#### [Exercise instructions]
Should the word "tokenId" occur in a line of the records, copy that line.

#### [Dataset entries]
□ □ □ □ □ □ □

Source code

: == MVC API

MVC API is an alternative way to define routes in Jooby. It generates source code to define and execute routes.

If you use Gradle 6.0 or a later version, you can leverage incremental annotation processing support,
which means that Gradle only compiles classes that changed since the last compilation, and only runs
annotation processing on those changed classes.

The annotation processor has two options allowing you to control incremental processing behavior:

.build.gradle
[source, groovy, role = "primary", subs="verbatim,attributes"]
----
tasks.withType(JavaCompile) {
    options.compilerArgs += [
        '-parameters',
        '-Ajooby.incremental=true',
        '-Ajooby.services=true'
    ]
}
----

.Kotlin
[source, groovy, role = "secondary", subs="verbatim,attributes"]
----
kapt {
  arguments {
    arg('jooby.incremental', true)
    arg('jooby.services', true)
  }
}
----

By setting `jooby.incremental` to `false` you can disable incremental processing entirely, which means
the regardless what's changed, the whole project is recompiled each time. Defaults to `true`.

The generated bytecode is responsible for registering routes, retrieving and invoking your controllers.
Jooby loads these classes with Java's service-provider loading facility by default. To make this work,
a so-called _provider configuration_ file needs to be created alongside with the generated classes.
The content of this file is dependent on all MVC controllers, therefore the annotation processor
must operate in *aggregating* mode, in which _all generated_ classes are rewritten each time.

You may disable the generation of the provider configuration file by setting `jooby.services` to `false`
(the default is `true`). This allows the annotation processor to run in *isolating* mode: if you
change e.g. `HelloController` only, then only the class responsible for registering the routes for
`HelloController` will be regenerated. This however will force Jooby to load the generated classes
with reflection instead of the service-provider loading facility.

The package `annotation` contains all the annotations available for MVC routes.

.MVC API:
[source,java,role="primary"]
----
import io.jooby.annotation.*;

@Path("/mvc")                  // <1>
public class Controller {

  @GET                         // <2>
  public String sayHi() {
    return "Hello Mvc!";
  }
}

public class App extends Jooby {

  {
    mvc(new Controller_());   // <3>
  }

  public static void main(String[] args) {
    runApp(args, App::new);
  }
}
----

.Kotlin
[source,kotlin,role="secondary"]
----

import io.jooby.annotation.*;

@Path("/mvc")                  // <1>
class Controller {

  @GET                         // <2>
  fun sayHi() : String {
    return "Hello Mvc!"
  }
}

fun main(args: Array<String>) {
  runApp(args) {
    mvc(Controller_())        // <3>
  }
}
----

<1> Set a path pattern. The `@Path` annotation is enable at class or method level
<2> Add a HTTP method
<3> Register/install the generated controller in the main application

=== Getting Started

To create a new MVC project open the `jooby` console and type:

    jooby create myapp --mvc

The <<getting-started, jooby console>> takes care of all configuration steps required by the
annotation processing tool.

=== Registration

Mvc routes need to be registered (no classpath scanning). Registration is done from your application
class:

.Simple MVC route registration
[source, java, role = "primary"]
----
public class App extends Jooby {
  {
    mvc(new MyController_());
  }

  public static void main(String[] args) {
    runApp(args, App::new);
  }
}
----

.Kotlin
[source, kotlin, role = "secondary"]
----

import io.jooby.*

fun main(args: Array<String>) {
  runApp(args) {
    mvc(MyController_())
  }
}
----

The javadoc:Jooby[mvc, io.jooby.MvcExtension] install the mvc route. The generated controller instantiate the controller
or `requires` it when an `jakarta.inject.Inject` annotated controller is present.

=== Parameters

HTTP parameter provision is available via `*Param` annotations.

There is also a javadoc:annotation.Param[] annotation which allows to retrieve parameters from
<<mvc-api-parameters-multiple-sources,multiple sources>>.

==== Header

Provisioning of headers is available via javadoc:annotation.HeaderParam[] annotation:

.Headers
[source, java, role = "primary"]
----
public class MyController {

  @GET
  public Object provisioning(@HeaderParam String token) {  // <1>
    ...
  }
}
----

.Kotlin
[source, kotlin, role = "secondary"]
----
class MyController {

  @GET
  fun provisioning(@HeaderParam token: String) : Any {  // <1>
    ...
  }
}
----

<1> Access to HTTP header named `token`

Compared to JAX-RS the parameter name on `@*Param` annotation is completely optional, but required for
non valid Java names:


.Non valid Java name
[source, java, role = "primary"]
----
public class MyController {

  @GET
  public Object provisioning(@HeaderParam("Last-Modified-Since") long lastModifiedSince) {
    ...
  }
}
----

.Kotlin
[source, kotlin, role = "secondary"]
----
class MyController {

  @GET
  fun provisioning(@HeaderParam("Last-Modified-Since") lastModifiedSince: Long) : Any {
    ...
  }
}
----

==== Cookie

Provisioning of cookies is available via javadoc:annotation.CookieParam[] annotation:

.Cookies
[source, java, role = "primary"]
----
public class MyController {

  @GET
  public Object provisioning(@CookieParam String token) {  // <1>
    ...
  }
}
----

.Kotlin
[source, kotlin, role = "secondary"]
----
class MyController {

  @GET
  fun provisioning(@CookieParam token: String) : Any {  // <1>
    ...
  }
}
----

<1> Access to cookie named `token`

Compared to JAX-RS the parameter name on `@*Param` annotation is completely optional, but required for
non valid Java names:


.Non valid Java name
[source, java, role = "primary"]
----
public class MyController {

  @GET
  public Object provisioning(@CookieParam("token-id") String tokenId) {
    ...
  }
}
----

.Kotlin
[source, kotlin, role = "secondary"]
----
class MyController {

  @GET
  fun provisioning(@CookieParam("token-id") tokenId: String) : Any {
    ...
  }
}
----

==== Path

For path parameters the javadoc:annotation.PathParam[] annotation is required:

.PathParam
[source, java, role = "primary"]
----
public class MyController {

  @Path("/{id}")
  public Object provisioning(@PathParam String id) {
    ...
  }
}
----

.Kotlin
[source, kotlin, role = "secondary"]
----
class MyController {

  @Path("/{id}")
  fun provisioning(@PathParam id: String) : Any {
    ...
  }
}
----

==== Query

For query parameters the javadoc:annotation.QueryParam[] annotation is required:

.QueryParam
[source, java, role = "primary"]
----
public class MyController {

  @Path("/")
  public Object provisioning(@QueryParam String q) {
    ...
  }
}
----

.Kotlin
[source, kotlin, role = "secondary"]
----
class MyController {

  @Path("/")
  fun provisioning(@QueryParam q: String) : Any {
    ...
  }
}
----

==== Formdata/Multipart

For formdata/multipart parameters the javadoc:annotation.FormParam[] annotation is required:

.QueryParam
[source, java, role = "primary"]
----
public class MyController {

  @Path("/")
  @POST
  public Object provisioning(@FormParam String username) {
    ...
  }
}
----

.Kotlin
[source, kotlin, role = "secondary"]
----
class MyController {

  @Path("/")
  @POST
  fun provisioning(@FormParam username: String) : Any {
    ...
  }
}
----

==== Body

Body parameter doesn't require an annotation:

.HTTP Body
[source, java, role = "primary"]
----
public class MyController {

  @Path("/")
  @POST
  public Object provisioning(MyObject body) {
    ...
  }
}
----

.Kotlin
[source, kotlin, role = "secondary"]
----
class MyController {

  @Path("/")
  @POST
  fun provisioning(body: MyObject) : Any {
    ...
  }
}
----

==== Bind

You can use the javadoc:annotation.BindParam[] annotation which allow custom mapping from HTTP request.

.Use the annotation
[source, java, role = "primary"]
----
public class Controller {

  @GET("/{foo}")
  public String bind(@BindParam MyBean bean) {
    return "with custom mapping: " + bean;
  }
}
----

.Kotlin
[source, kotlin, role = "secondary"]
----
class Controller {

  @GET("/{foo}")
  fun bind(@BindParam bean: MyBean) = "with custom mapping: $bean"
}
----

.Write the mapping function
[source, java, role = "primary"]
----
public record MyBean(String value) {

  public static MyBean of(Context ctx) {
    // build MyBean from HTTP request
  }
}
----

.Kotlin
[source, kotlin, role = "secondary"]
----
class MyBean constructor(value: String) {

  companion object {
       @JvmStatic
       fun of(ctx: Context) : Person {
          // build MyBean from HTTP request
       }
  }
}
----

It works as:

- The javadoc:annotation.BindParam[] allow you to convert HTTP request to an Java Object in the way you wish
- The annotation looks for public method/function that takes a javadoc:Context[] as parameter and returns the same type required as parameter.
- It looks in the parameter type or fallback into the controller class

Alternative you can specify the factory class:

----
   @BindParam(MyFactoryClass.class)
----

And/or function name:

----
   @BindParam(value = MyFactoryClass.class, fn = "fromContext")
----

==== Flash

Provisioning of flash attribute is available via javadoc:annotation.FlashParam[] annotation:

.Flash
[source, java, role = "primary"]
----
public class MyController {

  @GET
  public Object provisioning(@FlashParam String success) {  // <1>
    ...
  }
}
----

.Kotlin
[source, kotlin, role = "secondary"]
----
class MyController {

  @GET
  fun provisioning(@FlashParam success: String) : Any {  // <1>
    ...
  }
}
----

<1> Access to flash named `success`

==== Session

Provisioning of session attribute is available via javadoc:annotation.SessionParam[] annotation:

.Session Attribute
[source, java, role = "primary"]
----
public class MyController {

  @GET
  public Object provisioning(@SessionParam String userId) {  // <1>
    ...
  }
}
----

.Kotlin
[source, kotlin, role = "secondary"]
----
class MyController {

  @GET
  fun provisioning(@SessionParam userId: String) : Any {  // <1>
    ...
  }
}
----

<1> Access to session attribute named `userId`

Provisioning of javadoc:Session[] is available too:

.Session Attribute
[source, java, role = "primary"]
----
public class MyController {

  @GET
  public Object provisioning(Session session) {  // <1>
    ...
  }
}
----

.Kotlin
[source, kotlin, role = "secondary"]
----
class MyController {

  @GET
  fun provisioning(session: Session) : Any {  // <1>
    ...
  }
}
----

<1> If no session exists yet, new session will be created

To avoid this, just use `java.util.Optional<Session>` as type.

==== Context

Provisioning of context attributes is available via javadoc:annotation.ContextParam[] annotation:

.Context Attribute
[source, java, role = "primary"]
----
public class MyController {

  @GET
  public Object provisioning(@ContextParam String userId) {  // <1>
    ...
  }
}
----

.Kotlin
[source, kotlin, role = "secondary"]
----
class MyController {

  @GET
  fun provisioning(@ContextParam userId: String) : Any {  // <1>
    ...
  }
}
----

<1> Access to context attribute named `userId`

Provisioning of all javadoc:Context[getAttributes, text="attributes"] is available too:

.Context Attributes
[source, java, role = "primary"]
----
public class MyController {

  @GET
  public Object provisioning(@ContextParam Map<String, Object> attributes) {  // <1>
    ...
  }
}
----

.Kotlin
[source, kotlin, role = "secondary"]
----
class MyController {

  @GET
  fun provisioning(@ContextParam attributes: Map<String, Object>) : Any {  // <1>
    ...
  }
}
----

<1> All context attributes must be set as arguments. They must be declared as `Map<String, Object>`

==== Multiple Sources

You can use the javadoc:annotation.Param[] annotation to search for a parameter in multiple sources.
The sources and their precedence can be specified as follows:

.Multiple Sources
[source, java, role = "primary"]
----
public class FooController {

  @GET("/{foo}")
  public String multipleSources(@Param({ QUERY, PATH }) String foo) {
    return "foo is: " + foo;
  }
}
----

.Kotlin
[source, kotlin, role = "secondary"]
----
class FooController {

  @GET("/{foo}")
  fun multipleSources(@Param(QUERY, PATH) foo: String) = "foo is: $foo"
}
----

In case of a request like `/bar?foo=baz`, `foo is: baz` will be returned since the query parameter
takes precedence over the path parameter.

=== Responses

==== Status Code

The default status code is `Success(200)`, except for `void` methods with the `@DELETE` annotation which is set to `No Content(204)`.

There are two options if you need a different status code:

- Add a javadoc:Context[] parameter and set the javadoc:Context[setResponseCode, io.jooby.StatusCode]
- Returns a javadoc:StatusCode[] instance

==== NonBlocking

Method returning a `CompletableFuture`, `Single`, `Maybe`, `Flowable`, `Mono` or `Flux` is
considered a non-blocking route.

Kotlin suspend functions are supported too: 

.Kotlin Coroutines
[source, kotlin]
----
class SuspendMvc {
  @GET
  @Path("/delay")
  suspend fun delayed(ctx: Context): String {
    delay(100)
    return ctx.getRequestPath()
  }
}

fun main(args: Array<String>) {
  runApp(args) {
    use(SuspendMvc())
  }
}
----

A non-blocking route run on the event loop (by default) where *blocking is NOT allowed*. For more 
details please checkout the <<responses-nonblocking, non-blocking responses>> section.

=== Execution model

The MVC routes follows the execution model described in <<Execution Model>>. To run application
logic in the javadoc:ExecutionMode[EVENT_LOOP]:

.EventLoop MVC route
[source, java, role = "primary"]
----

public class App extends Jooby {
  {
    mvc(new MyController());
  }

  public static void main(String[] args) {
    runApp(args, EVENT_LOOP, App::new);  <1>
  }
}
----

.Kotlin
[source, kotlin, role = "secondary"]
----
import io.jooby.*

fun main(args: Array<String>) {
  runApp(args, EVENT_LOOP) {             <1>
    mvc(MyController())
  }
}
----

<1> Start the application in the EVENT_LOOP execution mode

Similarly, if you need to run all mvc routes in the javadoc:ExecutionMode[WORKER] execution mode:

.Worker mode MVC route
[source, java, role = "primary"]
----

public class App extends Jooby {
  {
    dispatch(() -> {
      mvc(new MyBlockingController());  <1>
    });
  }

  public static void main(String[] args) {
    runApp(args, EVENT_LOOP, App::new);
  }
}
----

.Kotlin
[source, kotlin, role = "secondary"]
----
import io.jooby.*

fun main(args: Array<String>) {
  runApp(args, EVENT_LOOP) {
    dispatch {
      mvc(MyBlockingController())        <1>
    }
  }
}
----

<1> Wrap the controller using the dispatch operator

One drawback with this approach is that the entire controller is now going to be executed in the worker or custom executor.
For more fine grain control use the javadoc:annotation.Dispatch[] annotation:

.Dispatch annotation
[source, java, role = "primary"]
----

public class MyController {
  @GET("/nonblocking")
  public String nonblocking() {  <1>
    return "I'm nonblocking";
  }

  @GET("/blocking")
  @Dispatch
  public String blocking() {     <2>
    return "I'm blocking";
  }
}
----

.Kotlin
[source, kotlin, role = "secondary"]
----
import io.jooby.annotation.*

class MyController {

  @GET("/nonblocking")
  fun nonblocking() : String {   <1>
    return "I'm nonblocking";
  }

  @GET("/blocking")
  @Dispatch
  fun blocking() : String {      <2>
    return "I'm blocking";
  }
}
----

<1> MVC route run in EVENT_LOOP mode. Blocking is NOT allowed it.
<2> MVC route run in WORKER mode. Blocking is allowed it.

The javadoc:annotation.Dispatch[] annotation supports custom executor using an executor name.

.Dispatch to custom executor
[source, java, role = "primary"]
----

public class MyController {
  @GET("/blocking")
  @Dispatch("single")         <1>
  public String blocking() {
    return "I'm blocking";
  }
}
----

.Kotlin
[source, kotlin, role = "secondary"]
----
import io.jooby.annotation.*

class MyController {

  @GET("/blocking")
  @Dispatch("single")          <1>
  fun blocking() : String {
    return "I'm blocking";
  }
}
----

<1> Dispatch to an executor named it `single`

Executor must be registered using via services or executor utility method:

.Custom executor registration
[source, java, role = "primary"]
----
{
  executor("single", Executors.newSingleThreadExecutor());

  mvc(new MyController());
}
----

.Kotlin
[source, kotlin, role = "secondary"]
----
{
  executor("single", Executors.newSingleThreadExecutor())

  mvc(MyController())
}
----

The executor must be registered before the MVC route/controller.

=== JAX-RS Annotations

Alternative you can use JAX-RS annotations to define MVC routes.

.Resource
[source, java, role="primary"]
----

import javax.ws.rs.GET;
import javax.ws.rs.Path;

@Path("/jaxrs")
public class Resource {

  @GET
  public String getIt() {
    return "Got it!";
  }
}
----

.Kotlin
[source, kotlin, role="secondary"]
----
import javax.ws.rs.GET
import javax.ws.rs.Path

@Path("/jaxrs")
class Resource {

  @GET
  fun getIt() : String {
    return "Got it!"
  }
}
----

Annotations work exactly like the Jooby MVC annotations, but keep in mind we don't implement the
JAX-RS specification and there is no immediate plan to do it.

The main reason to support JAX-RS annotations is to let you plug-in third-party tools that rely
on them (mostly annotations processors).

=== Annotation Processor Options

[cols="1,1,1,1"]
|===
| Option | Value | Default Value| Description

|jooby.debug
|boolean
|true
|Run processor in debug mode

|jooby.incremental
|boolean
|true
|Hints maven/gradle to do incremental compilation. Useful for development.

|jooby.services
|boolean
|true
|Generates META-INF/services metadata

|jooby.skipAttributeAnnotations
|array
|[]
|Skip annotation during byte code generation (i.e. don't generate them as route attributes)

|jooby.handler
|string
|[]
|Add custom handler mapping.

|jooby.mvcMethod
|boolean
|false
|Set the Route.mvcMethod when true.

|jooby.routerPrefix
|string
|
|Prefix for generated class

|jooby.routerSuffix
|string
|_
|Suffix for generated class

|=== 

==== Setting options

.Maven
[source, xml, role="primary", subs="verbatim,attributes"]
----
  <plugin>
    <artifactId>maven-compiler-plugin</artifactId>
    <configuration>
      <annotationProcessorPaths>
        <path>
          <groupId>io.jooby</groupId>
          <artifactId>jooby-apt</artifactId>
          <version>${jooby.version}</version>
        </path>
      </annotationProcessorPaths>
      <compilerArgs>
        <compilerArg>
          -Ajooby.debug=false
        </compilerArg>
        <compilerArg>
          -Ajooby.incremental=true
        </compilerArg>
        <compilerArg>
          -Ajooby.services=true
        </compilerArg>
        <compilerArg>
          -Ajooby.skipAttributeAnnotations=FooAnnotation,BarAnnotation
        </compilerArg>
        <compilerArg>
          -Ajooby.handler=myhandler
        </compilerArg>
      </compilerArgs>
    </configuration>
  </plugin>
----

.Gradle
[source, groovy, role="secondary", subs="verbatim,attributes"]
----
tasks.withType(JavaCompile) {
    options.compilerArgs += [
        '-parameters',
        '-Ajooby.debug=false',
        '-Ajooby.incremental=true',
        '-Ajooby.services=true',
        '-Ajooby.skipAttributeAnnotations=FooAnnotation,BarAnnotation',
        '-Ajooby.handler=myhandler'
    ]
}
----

□ □ □ □ □ □ □

#### [Result below]
  public Object provisioning(@CookieParam("token-id") String tokenId) {
  fun provisioning(@CookieParam("token-id") tokenId: String) : Any {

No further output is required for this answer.